WORK REQUIRED: Which lines of the entries below run from the one holding "right shoulder: (37, 417)" to the one holding "left hip: (261, 141)", inclusive? Set down exactly those lines and no others.

INFORMATION PROVIDED:
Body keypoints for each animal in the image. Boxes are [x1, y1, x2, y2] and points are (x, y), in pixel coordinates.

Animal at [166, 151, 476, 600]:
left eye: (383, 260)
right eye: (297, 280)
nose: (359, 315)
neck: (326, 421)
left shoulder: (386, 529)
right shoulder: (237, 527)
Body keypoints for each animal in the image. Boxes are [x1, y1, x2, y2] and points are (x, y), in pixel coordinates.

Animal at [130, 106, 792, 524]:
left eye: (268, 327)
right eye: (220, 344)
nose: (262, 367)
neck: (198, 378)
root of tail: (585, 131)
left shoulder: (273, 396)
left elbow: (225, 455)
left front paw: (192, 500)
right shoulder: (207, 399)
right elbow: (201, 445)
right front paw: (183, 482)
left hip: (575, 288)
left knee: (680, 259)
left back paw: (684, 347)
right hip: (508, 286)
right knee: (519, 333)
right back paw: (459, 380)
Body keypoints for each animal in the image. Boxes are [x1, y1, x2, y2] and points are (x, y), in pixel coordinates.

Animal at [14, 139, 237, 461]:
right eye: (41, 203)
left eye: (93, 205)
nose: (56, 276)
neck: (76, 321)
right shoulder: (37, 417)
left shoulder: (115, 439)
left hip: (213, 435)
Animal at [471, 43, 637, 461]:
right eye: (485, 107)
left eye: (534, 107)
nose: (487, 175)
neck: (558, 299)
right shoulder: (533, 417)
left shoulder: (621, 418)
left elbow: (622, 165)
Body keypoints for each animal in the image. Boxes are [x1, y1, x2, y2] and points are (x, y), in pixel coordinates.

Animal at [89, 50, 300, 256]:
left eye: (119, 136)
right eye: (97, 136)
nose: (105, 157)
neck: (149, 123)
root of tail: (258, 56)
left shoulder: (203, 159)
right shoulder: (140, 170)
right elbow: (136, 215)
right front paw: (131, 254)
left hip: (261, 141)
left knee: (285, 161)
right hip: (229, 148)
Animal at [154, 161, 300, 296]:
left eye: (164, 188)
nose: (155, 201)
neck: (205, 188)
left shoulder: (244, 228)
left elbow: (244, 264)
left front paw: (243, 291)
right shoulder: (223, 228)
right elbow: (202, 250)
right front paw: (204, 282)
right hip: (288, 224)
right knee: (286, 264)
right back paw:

ANSWER SECTION:
right shoulder: (37, 417)
left shoulder: (115, 439)
left hip: (213, 435)
Animal at [471, 43, 637, 461]:
right eye: (485, 107)
left eye: (534, 107)
nose: (487, 175)
neck: (558, 299)
right shoulder: (533, 417)
left shoulder: (621, 418)
left elbow: (622, 165)
Body keypoints for each animal in the image. Boxes are [x1, y1, x2, y2] and points are (x, y), in pixel coordinates.

Animal at [89, 50, 300, 256]:
left eye: (119, 136)
right eye: (97, 136)
nose: (105, 157)
neck: (149, 123)
root of tail: (258, 56)
left shoulder: (203, 159)
right shoulder: (140, 170)
right elbow: (136, 215)
right front paw: (131, 254)
left hip: (261, 141)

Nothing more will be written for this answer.